BEGIN Supplied entries
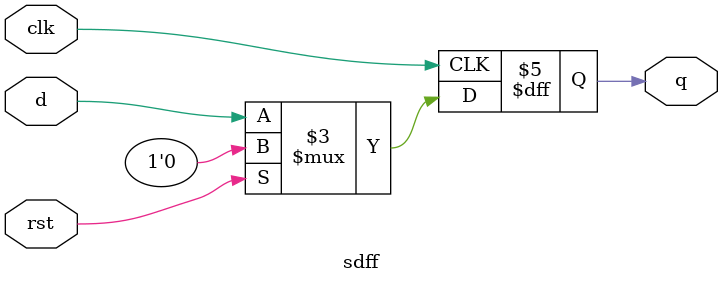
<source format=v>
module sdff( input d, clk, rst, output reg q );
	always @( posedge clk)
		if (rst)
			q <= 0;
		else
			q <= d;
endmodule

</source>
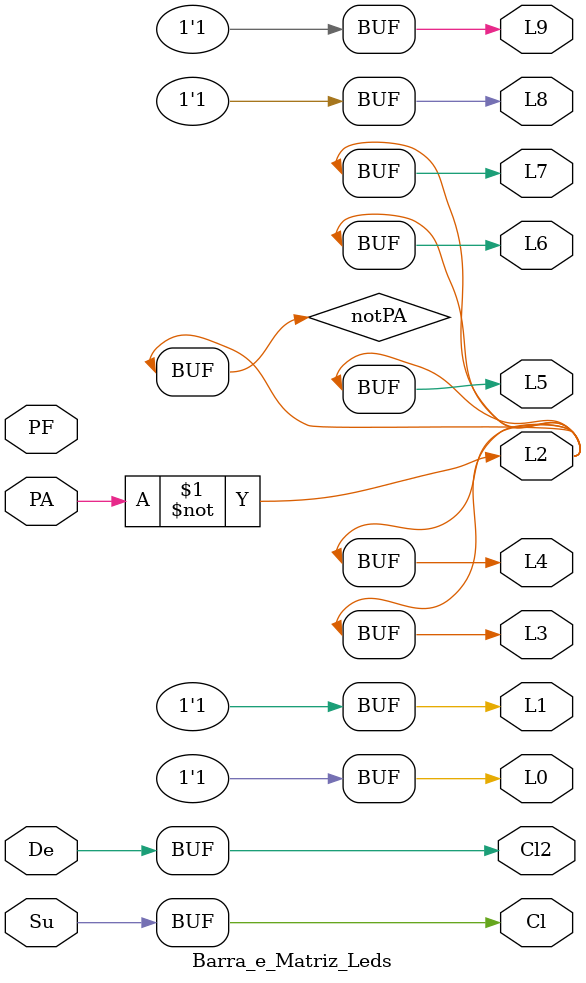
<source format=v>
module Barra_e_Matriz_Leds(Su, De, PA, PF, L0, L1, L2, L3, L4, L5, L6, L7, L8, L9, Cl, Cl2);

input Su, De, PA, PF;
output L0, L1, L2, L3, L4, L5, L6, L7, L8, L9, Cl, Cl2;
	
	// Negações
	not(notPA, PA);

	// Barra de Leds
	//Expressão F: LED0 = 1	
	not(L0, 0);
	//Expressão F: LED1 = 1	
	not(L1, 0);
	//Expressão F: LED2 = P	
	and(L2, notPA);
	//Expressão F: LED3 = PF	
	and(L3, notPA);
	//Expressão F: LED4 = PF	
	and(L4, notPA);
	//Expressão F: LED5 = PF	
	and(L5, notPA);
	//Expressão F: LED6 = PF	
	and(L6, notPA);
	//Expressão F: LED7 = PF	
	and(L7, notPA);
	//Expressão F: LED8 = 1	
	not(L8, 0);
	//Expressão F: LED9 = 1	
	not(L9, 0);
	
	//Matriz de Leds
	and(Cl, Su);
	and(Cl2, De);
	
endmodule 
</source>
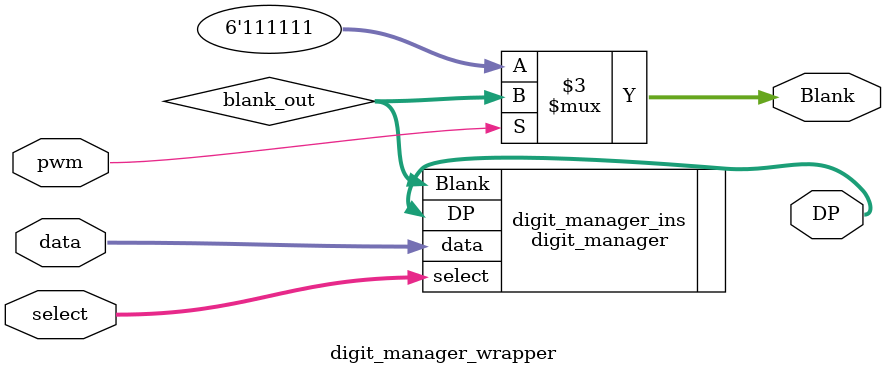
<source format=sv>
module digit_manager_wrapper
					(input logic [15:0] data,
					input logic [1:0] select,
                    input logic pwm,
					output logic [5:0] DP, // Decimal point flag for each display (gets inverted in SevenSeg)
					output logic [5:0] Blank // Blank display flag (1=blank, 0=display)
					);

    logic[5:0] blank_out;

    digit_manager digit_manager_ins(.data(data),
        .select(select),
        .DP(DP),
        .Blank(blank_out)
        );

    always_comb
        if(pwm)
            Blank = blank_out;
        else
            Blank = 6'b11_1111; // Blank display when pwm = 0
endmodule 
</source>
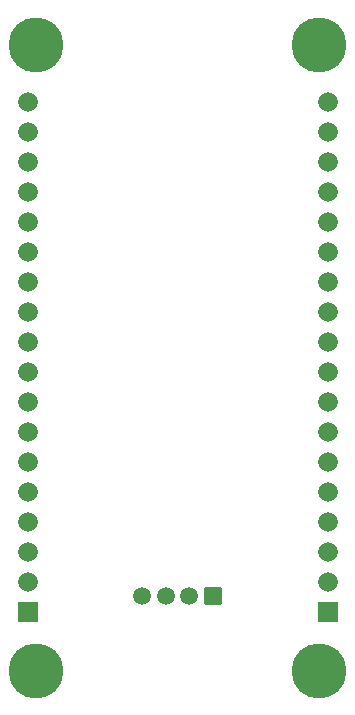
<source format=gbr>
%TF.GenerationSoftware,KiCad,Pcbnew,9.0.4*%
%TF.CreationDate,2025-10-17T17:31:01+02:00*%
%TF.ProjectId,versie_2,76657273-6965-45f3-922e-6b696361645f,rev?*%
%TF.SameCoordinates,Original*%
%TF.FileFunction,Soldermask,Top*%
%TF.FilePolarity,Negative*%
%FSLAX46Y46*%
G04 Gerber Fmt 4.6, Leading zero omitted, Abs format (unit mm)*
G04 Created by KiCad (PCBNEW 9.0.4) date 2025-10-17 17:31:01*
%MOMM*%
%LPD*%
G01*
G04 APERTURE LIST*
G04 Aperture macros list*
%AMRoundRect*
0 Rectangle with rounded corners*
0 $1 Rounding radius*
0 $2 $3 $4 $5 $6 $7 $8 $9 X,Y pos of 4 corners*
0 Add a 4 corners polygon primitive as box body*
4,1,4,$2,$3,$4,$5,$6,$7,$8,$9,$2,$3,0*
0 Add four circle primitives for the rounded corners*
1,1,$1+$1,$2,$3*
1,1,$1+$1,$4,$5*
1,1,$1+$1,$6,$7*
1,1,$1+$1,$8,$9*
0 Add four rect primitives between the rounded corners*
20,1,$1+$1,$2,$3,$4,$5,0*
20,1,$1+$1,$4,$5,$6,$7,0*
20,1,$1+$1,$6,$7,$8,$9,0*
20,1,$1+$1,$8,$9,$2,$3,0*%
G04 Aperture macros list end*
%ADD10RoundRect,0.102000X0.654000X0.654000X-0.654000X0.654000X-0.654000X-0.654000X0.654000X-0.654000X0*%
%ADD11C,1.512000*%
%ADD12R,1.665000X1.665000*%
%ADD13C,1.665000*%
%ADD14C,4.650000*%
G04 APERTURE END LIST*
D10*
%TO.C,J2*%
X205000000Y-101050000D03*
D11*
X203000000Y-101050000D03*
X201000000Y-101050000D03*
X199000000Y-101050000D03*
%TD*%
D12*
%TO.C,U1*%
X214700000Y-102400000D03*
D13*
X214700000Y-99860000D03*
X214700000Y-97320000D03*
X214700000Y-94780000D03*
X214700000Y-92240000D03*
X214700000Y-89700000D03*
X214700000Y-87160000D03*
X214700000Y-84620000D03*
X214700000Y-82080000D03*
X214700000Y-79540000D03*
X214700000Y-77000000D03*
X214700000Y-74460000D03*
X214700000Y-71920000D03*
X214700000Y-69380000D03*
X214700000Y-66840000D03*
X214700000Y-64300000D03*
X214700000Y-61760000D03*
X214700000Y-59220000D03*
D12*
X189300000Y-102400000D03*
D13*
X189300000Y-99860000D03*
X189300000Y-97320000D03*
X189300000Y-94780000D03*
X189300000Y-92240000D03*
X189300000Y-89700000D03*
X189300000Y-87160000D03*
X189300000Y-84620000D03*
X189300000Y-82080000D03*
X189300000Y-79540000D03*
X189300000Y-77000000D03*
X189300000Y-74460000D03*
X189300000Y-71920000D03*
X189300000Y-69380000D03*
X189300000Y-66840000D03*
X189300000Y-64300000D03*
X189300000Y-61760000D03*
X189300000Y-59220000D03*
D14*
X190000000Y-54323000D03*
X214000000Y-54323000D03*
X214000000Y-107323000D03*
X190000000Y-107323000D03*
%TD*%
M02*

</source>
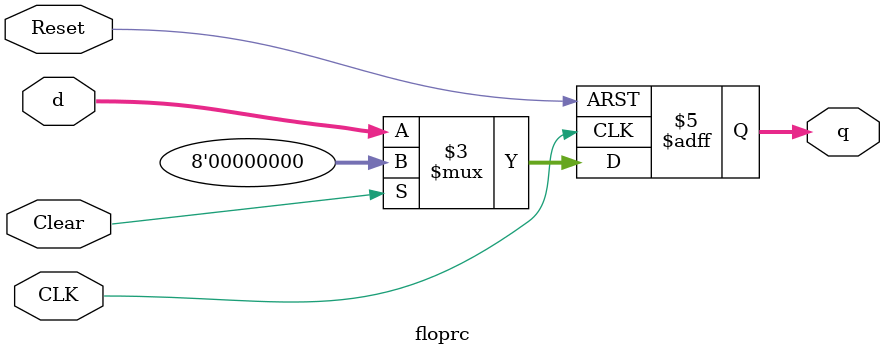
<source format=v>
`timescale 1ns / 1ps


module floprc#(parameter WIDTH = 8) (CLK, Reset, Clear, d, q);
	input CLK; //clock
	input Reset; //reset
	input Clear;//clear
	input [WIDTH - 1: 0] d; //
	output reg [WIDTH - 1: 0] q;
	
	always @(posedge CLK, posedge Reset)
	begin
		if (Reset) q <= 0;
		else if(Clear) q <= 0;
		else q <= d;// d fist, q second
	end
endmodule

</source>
END Supplied entries
• **What you are asked to do**
Work out the number of lines in the listing above that hold the word "rounded". Write that number by itself.

• **Response below**
3